◆ **ASSIGNMENT**: Every line below that holds the word "modifier" must be listed.

Pictures paired with source code:
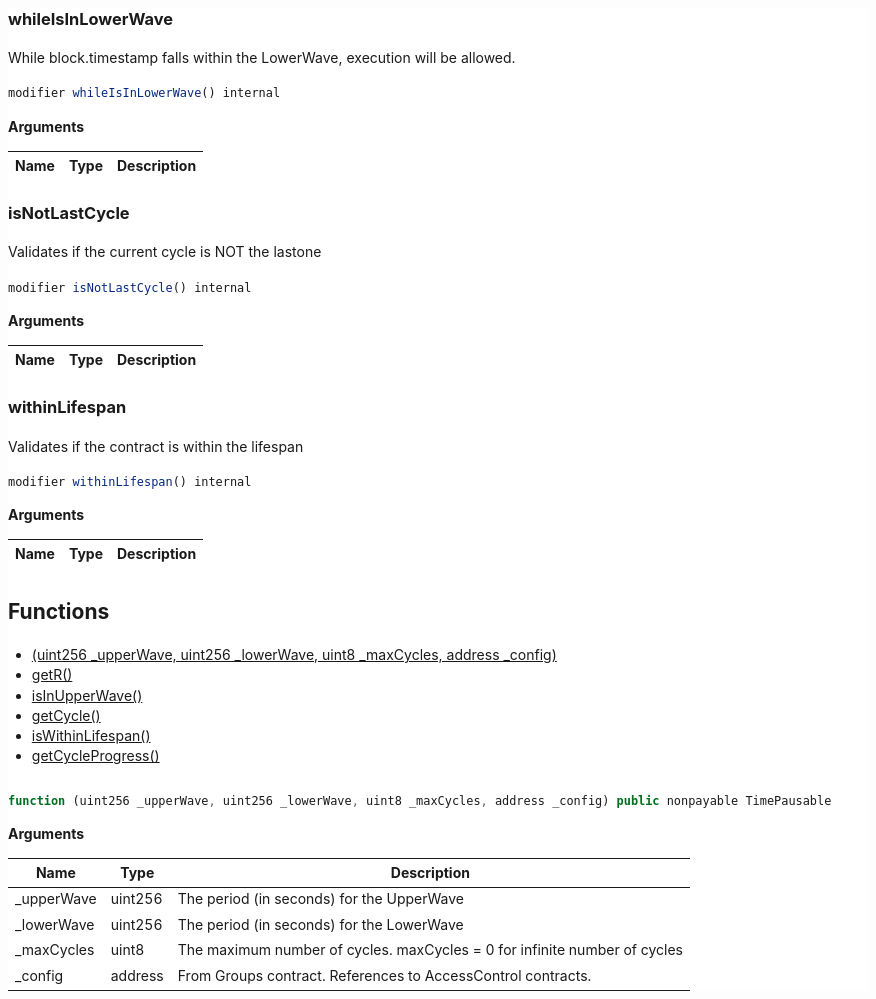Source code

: ### whileIsInLowerWave

While block.timestamp falls within the LowerWave, execution will be allowed.

```js
modifier whileIsInLowerWave() internal
```

**Arguments**

| Name        | Type           | Description  |
| ------------- |------------- | -----|

### isNotLastCycle

Validates if the current cycle is NOT the lastone

```js
modifier isNotLastCycle() internal
```

**Arguments**

| Name        | Type           | Description  |
| ------------- |------------- | -----|

### withinLifespan

Validates if the contract is within the lifespan

```js
modifier withinLifespan() internal
```

**Arguments**

| Name        | Type           | Description  |
| ------------- |------------- | -----|

## Functions

- [(uint256 _upperWave, uint256 _lowerWave, uint8 _maxCycles, address _config)](#)
- [getR()](#getr)
- [isInUpperWave()](#isinupperwave)
- [getCycle()](#getcycle)
- [isWithinLifespan()](#iswithinlifespan)
- [getCycleProgress()](#getcycleprogress)

### 

```js
function (uint256 _upperWave, uint256 _lowerWave, uint8 _maxCycles, address _config) public nonpayable TimePausable 
```

**Arguments**

| Name        | Type           | Description  |
| ------------- |------------- | -----|
| _upperWave | uint256 | The period (in seconds) for the UpperWave | 
| _lowerWave | uint256 | The period (in seconds) for the LowerWave | 
| _maxCycles | uint8 | The maximum number of cycles. maxCycles = 0 for infinite number of cycles | 
| _config | address | From Groups contract. References to AccessControl contracts. |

◆ **RESULT FOR THIS TASK**:
modifier whileIsInLowerWave() internal
modifier isNotLastCycle() internal
modifier withinLifespan() internal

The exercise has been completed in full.